Freelance health research librarian, Ottawa, Canada.
F1000Res. 2022 Jun 6;11:615. doi: 10.12688/f1000research.122185.1. eCollection 2022.
The mitigation of unfair and avoidable differences in health is an increasing global priority. Observational studies including cohort, cross-sectional and case-control studies tend to report social determinants of health which could inform evidence syntheses on health equity and social justice. However, the extent of reporting and analysis of equity in equity-relevant observational studies is unknown. We define studies which report outcomes for populations at risk of experiencing inequities as "equity-relevant". Using a random sampling technique we will identify 320 equity-relevant observational studies published between 1 January 2020 to 27 April 2022 by searching the MEDLINE database. We will stratify sampling by 1) studies in high-income countries (HIC) and low- and middle-income countries (LMIC) according to the World Bank classification, 2) studies focused on COVID and those which are not, 3) studies focused on populations at risk of experiencing inequities and those on general populations that stratify their analyses. We will use the PROGRESS framework which stands for place of residence, race or ethnicity, occupation, gender or sex, religion, education, socioeconomic status, social capital, to identify dimensions where inequities may exist. Using a previously developed data extraction form we will pilot-test on eligible studies and revise as applicable.
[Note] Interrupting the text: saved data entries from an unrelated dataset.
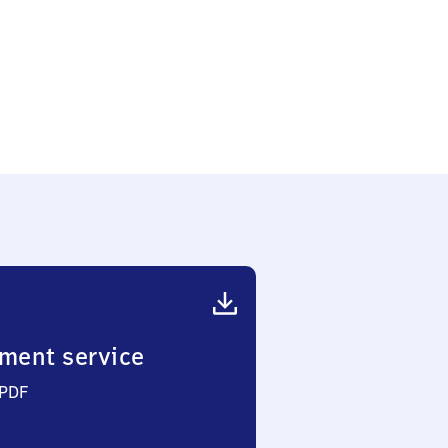
ment service
 PDF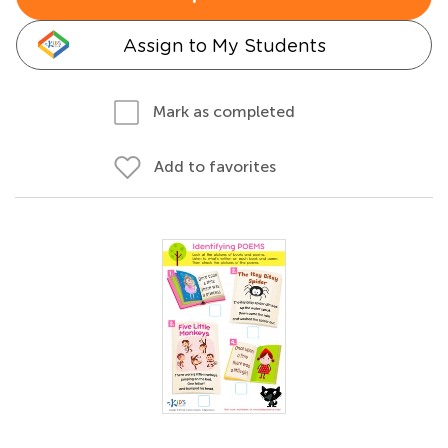
Assign to My Students
Mark as completed
Add to favorites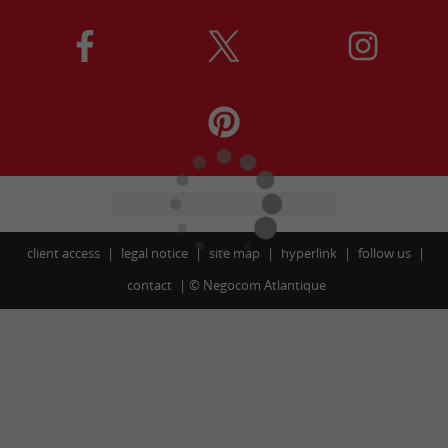
client access
legal notice
site map
hyperlink
follow us
contact
©
Negocom Atlantique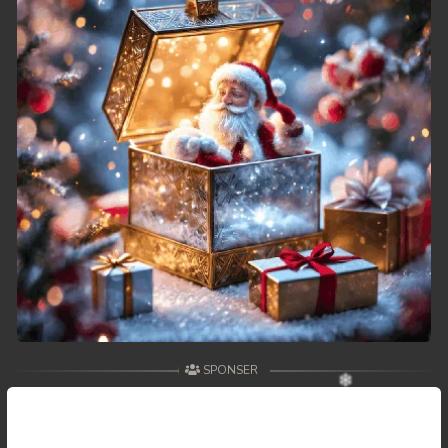
SPONSER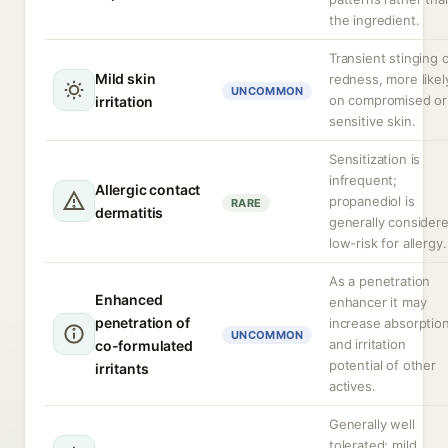
the ingredient.
Transient stinging 
Mild skin
redness, more likel
UNCOMMON
on compromised or
irritation
sensitive skin.
Sensitization is
infrequent;
Allergic contact
propanediol is
RARE
dermatitis
generally consider
low-risk for allergy.
As a penetration
Enhanced
enhancer it may
penetration of
increase absorptio
UNCOMMON
and irritation
co-formulated
potential of other
irritants
actives.
Generally well
tolerated; mild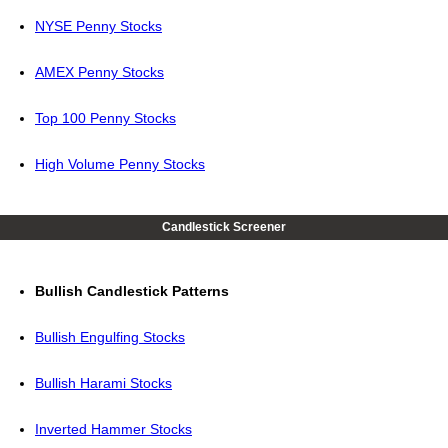
NYSE Penny Stocks
AMEX Penny Stocks
Top 100 Penny Stocks
High Volume Penny Stocks
Candlestick Screener
Bullish Candlestick Patterns
Bullish Engulfing Stocks
Bullish Harami Stocks
Inverted Hammer Stocks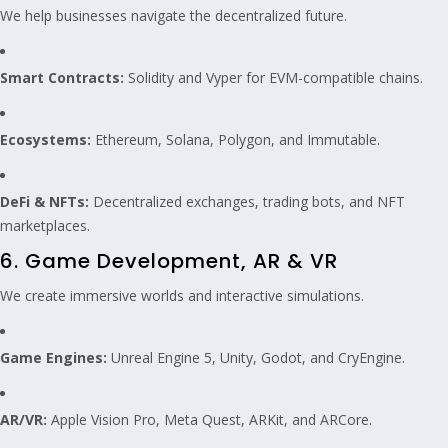
We help businesses navigate the decentralized future.
Smart Contracts:
Solidity and Vyper for EVM-compatible chains.
Ecosystems:
Ethereum, Solana, Polygon, and Immutable.
DeFi & NFTs:
Decentralized exchanges, trading bots, and NFT
marketplaces.
6. Game Development, AR & VR
We create immersive worlds and interactive simulations.
Game Engines:
Unreal Engine 5, Unity, Godot, and CryEngine.
AR/VR:
Apple Vision Pro, Meta Quest, ARKit, and ARCore.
The proposed methodological assessment of reporting will allow us to systematically understand the current reporting and analysis practices for health equity in observational studies. The findings of this study will help inform the development of the equity extension for the STROBE (Strengthening the Reporting of Observational studies in Epidemiology) reporting guidelines.
减轻健康方面不公平且可避免的差异已日益成为全球优先事项。包括队列研究、横断面研究和病例对照研究在内的观察性研究往往会报告健康的社会决定因素,这些因素可为有关健康公平和社会正义的证据综合提供参考。然而,与公平相关的观察性研究中公平性报告和分析的程度尚不清楚。我们将报告面临不公平风险人群结果的研究定义为“与公平相关的研究”。我们将采用随机抽样技术,通过检索MEDLINE数据库,识别2020年1月1日至2022年4月27日期间发表的320项与公平相关的观察性研究。我们将按以下方式分层抽样:1)根据世界银行分类,分为高收入国家(HIC)和低收入及中等收入国家(LMIC)的研究;2)关注新冠疫情的研究和未关注新冠疫情的研究;3)关注面临不公平风险人群的研究和对一般人群分析进行分层的研究。我们将使用PROGRESS框架(代表居住地、种族或族裔、职业、性别或性、宗教、教育、社会经济地位、社会资本)来确定可能存在不公平的维度。我们将使用先前开发的数据提取表对符合条件的研究进行预测试,并酌情进行修订。拟议的报告方法学评估将使我们能够系统地了解观察性研究中健康公平的当前报告和分析实践。本研究的结果将有助于为STROBE(加强流行病学观察性研究报告)报告指南的公平扩展制定提供参考。